Much of what is attributed to the SPP is actually just implementation of existing NAFTA obligations. For instance, a large aspect of what sparks public concern about the SPP is what has been euphemistically dubbed “harmonization.” This pleasant-sounding term refers to the lowering of the three nations’ pesticide safety, environmental, food safety, transportation safety and other policies that protect our health and safety. However, that regulatory race to the bottom has in fact already been fully authorized in the NAFTA text. Dozens of NAFTA technical working groups that predate SPP by a decade are the real driving force behind the SPP’s standards “harmonization” agenda. The vast majority of these working groups are meeting behind closed doors with no consumer or citizen input.
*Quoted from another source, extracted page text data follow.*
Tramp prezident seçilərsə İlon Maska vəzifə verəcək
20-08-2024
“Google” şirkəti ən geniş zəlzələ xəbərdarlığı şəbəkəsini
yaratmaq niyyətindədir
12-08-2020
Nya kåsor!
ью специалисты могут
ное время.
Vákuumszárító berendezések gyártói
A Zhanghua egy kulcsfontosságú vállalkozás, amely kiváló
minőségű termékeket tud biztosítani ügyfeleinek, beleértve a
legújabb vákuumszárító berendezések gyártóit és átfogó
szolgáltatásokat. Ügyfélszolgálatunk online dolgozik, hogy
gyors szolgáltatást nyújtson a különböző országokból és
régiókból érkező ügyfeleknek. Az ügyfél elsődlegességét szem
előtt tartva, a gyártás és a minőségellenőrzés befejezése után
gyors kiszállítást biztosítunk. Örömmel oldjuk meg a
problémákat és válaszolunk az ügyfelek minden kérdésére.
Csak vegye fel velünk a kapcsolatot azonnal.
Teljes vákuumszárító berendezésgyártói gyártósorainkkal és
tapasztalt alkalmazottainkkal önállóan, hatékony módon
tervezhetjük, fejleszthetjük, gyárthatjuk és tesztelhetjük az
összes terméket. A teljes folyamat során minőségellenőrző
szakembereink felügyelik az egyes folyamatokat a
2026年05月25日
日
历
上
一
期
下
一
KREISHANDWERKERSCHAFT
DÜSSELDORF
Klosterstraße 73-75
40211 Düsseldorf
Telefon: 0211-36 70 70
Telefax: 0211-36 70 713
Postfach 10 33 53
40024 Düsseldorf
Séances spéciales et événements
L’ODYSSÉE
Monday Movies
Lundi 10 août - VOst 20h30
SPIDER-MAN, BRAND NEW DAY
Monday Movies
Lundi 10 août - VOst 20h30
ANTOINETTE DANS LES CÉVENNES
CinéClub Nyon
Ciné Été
With the exception of the Environmental Protection Agency, the U.S. government does not even make minimal information about these working groups publicly available.

That said, the SPP agenda does pose real threats to our neighbors in Canada and Mexico. For instance, the SPP establishes a worrisome energy agenda. That agenda boils down to Canada and Mexico agreeing to give U.S. oil companies an even tighter grip of both countries’ resources in return for vague assurances that the U.S. won’t shut the border to imports. However, that scheme is actually based on what are called the “proportional sharing” rules of NAFTA’s energy services text.

The ways in which SPP extends beyond NAFTA’s existing mandate is its attempts to set a North American “security” policy that would extend many of the civil liberty roll backs we have experienced at home under the USA Patriot Act to Canada and Mexico.

While we do not think that the SPP will lead to a North American Union, a real issue with SPP is the opportunity it creates for hatching bad plans by bringing together in regular closed-door meetings away from public scrutiny the heads of North America’s largest corporations and three governments, whose agendas have consistently proven to be in conflict with their nations’ public interest.

QUESTION: WHAT IS CONGRESS DOING TO SAVE OUR SOVEREIGNTY?

Answer: Many aspects of our current trade policies from NAFTA trucks to weakened food safety rules put public safety and our national sovereignty at risk. Rather than putting the brakes on the Bush administration’s obsession with the damaging NAFTA model, Congress is now heading towards votes to expand NAFTA to Peru and Panama. And maybe even Colombia and South Korea. Members of Congress need to pay careful attention to these issues when considering expanding what has proven to be such a damaging model.